Sarawak’s Baram Dam protestors survive one year of blockading

The deadline yesterday for anti-Baram dam protestors in northern Sarawak to remove their blockade of a logging road passed without any incident, as natives marked the first anniversary of their protest against the mega project that will flood their ancestral lands.

A team of Forestry Department officers, backed by armed policemen, returned to the blockade site in Long Kesseh, which locals there simply refer to as “KM15”, but left without dismantling it. The blockade stands across the only access road to the proposed dam site.

Long Kesseh is about a four-hour drive by 4x4 from Miri. Distance to Sarawak's interior is not measured by kilometres but by the time it roughly takes to get from one point to another.

Save Sarawak Rivers Network chairman Peter Kallang (pic, right) said one anti-dam protest leader had sent him a text message to report that forestry officers and the policemen had arrived at the blockade yesterday morning.

The group is one of several environmental and human rights non-governmental organisations giving support to the Kayans, Kenyahs, some Ibans and Penans who will be displaced if the proposed dam is built.

On Wednesday, the protestors were given three days to remove the new blockade they had re-erected on the logging road after the one they had set up a year ago was dismantled by state authorities.

The first blockade was set up to prevent workers from entering the proposed dam site for the 1,200Kw hydroelectric dam that Sarawak Energy Bhd (SEB) plans to build there.

The tribespeople had held the blockade for a year, building makeshift homes at the site so that they could keep a permanent vigil.

The protest leader told Kallang that some some negotiations were held with the enforcement officers, and the forestry officers then agreed to refer to “higher authorities”.

“The blockade was not dismantled while the officers refered the discussions to their superiors,” he said.

The protestors' request to have a bulldozer of one of the dam contractors removed, was also granted. The bulldozer, which belonged to Autorich Sdn Bhd, the contractor of concessionaire M.M. Golden, had earlier been abandoned at the blockaded area and was removed at around 1pm yesterday.

Kallang said there was some anxiety among those manning the blockade when they sighted the forestry officers, policemen and representatives of the logging company returning for the second time in three days.

"But they kept their cool and composure," Kallang said.

The situation was diffused somewhat because the Forestry Department and police had sent their Kayan and Kenyah-speaking personnel “who are from that area” to deal with the situation.

Protesters, who have maintained their blockade at the site of the Baram dam in Sarawak, has also set up their camp. – BMF pic, October 25, 2014.
Protesters, who have maintained their blockade at the site of the Baram dam in Sarawak, has also set up their camp. – BMF pic, October 25, 2014.

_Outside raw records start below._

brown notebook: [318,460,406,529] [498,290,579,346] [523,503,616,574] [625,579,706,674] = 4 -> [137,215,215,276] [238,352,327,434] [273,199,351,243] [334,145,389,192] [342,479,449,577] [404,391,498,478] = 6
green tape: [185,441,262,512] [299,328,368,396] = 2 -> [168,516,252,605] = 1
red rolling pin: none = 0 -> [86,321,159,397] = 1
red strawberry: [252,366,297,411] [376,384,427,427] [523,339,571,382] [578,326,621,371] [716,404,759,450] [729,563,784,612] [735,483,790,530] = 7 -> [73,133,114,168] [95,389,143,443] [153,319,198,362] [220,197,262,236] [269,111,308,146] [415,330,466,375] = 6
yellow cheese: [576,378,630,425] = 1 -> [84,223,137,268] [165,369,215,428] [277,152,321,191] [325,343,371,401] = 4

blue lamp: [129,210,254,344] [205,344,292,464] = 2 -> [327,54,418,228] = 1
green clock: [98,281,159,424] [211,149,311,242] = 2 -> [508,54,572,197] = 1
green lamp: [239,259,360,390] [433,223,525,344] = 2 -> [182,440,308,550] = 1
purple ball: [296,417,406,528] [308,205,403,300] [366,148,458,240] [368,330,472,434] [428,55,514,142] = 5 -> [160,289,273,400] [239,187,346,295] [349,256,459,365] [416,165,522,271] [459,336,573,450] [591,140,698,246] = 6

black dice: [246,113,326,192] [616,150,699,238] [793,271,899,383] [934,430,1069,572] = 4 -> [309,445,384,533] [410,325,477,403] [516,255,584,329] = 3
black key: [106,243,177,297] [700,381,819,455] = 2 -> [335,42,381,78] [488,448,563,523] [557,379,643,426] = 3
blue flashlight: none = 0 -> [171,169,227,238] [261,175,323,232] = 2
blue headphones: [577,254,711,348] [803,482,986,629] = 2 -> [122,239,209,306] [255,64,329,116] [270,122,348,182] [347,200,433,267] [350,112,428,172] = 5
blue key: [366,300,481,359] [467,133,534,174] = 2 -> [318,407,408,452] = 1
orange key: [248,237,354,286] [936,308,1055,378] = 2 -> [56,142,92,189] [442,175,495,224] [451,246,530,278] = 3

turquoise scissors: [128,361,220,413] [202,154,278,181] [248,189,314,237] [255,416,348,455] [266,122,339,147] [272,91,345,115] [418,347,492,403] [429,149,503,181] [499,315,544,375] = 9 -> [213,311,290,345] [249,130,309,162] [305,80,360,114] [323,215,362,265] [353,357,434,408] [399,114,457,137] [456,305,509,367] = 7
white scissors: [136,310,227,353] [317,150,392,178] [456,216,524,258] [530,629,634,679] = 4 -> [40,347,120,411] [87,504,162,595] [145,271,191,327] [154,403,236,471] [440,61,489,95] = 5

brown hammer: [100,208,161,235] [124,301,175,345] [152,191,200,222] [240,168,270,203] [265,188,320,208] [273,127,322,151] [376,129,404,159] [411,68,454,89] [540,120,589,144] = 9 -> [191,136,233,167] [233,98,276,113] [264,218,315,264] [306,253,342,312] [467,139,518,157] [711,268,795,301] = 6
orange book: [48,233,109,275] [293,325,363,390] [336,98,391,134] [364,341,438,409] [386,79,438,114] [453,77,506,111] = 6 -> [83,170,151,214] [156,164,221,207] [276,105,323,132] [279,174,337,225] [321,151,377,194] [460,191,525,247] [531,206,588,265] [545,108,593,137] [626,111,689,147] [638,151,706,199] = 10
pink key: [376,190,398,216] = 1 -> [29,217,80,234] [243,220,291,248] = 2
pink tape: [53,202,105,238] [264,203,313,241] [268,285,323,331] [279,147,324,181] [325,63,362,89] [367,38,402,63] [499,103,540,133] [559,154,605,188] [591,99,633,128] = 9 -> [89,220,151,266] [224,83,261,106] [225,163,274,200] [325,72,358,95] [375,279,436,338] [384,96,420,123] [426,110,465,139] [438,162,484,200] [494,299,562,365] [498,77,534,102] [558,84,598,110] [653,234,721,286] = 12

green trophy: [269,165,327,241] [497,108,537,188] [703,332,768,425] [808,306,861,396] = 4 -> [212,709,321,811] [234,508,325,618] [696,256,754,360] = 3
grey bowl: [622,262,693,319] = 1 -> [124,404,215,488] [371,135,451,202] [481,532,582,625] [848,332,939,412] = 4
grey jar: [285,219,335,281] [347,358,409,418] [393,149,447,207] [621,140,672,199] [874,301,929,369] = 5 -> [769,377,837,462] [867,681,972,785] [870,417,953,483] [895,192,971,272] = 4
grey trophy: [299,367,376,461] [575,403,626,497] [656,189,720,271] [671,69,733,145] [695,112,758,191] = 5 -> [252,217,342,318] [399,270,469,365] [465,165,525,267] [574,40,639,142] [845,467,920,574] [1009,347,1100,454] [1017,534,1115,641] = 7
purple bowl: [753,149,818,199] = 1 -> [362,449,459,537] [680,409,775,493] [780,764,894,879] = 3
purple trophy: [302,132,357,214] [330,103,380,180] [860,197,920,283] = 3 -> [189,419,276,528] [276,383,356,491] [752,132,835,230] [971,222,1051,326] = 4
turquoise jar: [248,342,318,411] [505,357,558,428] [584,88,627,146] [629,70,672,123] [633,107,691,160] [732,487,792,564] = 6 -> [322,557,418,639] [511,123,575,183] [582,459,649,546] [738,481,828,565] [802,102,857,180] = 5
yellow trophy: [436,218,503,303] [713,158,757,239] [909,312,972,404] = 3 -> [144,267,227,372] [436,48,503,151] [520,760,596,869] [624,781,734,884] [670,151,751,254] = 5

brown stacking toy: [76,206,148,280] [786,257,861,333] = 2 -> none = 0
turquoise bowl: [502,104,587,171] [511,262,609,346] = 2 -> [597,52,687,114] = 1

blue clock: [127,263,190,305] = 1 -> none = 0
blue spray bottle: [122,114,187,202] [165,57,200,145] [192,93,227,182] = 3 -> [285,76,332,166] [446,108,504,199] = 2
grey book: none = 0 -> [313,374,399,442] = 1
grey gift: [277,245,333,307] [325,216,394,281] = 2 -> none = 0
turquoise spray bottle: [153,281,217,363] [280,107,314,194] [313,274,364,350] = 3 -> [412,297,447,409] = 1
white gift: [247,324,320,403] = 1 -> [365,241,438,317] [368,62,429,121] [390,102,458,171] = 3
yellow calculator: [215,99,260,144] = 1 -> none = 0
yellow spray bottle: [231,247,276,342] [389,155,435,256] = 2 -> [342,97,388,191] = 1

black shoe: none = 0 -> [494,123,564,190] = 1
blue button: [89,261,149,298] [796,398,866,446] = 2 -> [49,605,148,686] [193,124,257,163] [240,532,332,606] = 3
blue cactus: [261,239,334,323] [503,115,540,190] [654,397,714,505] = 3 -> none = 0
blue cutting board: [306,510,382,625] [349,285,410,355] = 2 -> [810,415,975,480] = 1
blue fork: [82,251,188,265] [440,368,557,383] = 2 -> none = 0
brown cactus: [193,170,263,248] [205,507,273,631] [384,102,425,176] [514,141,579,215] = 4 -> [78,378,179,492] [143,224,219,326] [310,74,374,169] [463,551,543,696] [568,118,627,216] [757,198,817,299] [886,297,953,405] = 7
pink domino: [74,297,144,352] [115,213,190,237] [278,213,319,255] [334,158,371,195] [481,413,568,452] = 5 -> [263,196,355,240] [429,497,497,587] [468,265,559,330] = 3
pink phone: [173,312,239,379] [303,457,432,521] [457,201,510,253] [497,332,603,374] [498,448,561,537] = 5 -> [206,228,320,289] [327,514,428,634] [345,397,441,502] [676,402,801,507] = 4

Kallang, however, accused the state government of using one of the locals as a “troublemaker” to get the blockade removed.

He claimed that a local from Long Kesseh, who he named Lah Anyi, who was once given a timber concession in the area, is being used to influence the enforcement authorities so that his company could resume logging the place.

Kallang said Lah Anyi was a bankrupt and no longer held the timber concession licence.

Swiss NGO, the Bruno Manser Fund (BMF), has also highlighted the state government's use of Lah Anyi as "the latest tactic... to weaken indigenous resistance to the proposed Baram dam".

"Anyi doesn’t possess a valid concession for the area and the local communities have gone to court about the expropriation of their land for the dam and the ongoing logging activities," BMF said in a statement, noting that the natives' court case was still pending and would be heard after March next year.

Human rights organisations at home and abroad have condemned the authorities for dismantling the blockade last Wednesday, saying it was an act of intimidation.

They have also appealed to the United Nations Special Rapporteur on the Rights of Indigenous Peoples to denounce the action.

Opponents of the Baram Dam fear that when complete, it would inundate 26 villages, including Long Kesseh, flooding 400 sq km of land and displacing between 6,000 and 20,000 people.

Today, dam opponents will mark their first anniversary of the Save Baram operation by holding a fund raising dinner in a local hotel in Miri.

Those manning the blockade sites at Long Kesseh and Long Lama will mark it with games, prayers and a barbecue. – October 25, 2014.